If you do that big drop, you'll get an electrolyte imbalance, and then you'll
notice headaches, fatigue, muscle cramps.
And a lot of people explain it away and they say things like, oh, I'm going through withdrawal
or oh-
Keto flu or-
No, no, no, no.
You just add some salt to your water, add some electrolytes to your water, and you'll
feel a lot better.
I, this nine out of 10 times when I had a client do this, I would have them add electrolytes
to the water.
Otherwise they tended to fall into some problems.
I've especially noticed this in my real active clients.
Definitely.
That went from the ultra process to now like Whole Foods.
It was like, wow, the dramatic increase in their performance
once they added those electrolytes.
I think most everybody's going to need to do this.
For the most part, unless there's an exception to the rule
medically, something going on, is going to benefit from this.
Definitely a must for the people that know that they're like,
I eat a lot of processed foods.
I eat out every single night or multiple times a day.

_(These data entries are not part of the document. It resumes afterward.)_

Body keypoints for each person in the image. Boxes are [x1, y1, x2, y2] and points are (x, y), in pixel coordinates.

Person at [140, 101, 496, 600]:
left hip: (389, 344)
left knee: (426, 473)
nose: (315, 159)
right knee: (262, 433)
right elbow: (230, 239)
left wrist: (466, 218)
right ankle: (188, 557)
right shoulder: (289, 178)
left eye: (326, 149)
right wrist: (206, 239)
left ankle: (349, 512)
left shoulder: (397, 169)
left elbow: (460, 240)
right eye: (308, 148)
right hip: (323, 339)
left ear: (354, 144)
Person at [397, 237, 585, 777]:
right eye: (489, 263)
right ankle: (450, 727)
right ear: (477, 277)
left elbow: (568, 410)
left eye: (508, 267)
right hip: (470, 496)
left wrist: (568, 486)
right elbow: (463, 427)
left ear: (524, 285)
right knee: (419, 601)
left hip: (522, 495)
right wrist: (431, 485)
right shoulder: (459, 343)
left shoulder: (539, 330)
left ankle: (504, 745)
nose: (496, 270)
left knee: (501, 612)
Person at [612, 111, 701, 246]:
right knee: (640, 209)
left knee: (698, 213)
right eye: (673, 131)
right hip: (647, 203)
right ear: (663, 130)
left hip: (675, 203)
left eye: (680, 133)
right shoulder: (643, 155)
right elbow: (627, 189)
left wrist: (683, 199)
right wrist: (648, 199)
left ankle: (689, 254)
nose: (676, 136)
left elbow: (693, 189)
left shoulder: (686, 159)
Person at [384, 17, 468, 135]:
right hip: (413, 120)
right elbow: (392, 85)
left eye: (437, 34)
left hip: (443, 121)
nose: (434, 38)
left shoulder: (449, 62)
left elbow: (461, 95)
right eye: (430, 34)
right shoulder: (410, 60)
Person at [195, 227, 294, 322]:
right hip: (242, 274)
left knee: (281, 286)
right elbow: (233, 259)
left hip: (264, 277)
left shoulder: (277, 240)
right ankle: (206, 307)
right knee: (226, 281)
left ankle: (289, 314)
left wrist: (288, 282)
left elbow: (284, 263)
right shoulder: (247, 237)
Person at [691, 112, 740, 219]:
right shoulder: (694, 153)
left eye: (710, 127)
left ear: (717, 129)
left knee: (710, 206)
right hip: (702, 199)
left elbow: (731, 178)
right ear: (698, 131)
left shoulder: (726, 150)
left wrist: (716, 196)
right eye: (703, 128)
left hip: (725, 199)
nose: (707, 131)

That person is gonna have a dramatic shift
in the amount of, so even if they salted every one
of their meals like a lot.
It doesn't even compare.
It doesn't even come close to what it looks like if you were eating out every day or multiple times a day. So
that person this is gonna be so so important. Totally. Alright a couple
things I'd like to add to this. Sandwiches are not whole natural foods.
Bread in general probably not in the category of whole natural foods and a
lot of people like okay I'll have a sandwich that seems like I'm preparing it. Probably not. Good sources of
carbohydrates, rice, potato, beans, fruits, vegetables, proteins, you know chicken,
fish, beef, eggs, dairy, all good sources. Nuts and seeds are great as well. Those
can get overdone pretty quickly so you don't want your whole natural food diet
to be like based off of them. But than than that, I would say just eat the whole natural foods avoid all the processed stuff
I would stay away from breads and sandwiches because and the reason why I'm adding that is I've had clients do that
We're like I'm I'm making sandwiches every day. Oh that oops that doesn't count. Yeah, not to mention
It's it also eliminates the other tip where we say eat the protein first and have it like, it ends up being a high carb meal.
A sandwich is more carbohydrates than it is protein.
Most sandwich, even your large Subway sandwich from Togo's
or whatever favorite Subway place that you would go to
is four ounces of meat, which is like hardly anything.
So 80% of your calories are coming from carbohydrates.
Very little is coming from protein, so it's not a protein rich meal.
And since you said that, I want to give the alternative.
First up, people is like, rice bowls are like used to be the go-to
or salad bowls were like the go-to move for me to help clients
that were used to having a quick convenient sandwich for lunch
every single day.
And there's so many places now, like the Chipotle type of places
and the Baja Freshes that you can go get a chicken steak rice in a rice potato
yam type of bowl that are really good tasting, really easy and convenient and or those are
also easy to build and make in bulk. Like my favorite thing to do for Katrina and I,
this is what I mean, literally what I ate today. You saw my, we actually used it in a crock pot. We do a bunch of like, you know, we do a couple
pounds of chicken thighs in the crock pot. So like it makes it really, really tender and soft. And
then we shred it all up and we make this like cilantro, almost like a burrito without the
tortilla. It's just rice. So it's just rice, chicken, cilantro, some tomato slices, even a
little bit of avocado in there and basically make that into a bowl like these like burrito bowls minus the tortilla
and you just put it in the rice.
Great great choice.
Yeah.
I mean, what you're doing too is you're just cooking one big meal and then you have meals.
Yes.
All set up for the entire week.
Prepping like that and something simple, easy, also inexpensive.
Rice and chicken thighs you can buy in bulk and are relatively
inexpensive to do that and you can even add some black beans if you want to kick up the protein
and some flavor in there. Great, great choice for a staple lunch every day for somebody.